The document details a "technical comparison" to the predicate device to demonstrate substantial equivalence, rather than defining explicit acceptance criteria in the sense of a target performance threshold for a new AI/imaging algorithm. The study proves the device meets the criteria by exhibiting similar characteristics and performance ("precision") to the predicate device.

1. Table of Acceptance Criteria and Reported Device Performance

Note: The "acceptance criteria" here are implied by the characteristics and performance of the chosen predicate device, as the goal is to show equivalence, not superiority or meeting an arbitrary threshold. The "study" described is the "technical comparison" presented in the table.

2. Sample size used for the test set and the data provenance:

• Sample Size for Test Set: The document reports precision data for the proposed device (VisuCon-F Low Fibrinogen Control Plasma) as: Within Run = 3.15%, Between Day = 0.54%, Between Run = 0%, Within Device = 8.44%. It also states the predicate's precision as 2.8 - 3.7% (n=36). However, the specific sample size (N) for the VisuCon-F device's precision calculations (e.g., number of runs, number of days, number of plasma samples) is not explicitly stated in this summary.
• Data Provenance: Not specified in terms of country of origin or whether it's retrospective/prospective. This is an in vitro diagnostic control, so "data provenance" in the sense of patient data is not applicable. The plasma is "human plasma" but no further detail on its origin is provided.

3. Number of experts used to establish the ground truth for the test set and the qualifications of those experts:

• Not Applicable. This is an in vitro diagnostic control plasma used for quality control of lab assays, not an imaging/AI device requiring expert interpretation or ground truth establishment by medical specialists like radiologists. The "ground truth" for this product would be the established fibrinogen concentration values from the manufacturer's own assay methods and validation, which is common for control plasmas.

4. Adjudication method (e.g. 2+1, 3+1, none) for the test set:

• Not Applicable. As per point 3, this is an in vitro diagnostic control; expert adjudication methods for imaging or clinical cases are not relevant here.

5. If a multi reader multi case (MRMC) comparative effectiveness study was done, If so, what was the effect size of how much human readers improve with AI vs without AI assistance:

• Not Applicable. This is an in vitro diagnostic control and does not involve human readers or AI assistance in the context of diagnostic interpretation.

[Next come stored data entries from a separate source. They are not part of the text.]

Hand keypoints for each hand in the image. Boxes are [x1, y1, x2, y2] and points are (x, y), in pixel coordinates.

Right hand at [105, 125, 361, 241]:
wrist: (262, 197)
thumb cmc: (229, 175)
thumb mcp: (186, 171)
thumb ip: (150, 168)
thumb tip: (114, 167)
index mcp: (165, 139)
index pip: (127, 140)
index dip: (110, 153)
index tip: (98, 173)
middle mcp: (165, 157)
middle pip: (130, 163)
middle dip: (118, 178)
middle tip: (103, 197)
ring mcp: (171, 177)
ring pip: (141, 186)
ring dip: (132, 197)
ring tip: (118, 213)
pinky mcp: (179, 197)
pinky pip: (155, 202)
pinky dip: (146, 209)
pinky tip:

6. If a standalone (i.e. algorithm only without human-in-the-loop performance) was done:

• Not Applicable. This is an in vitro diagnostic control, not an algorithm or an AI device.

7. The type of ground truth used (expert consensus, pathology, outcomes data, etc.):

• For a control plasma, the "ground truth" (or accepted value) is typically the assigned value from the manufacturer's reference method, established through meticulous testing and calibration. This is not derived from expert consensus, pathology, or outcomes data in the clinical sense, but rather from the analytical performance of laboratory instruments and reagents.

8. The sample size for the training set:

• Not Applicable. This is a physical biological control product, not a software algorithm that requires a training set.

9. How the ground truth for the training set was established:

• Not Applicable. As per point 8, there is no training set for this type of medical device.

In summary, the provided document is a 510(k) submission for an in vitro diagnostic control plasma. The "study" described is a comparison to a predicate device to demonstrate substantial equivalence, focusing on analytical performance characteristics like precision and stability. It does not contain the types of information (e.g., expert-based ground truth, MRMC studies, training/test sets for algorithms) that would be relevant for an AI or imaging-based medical device.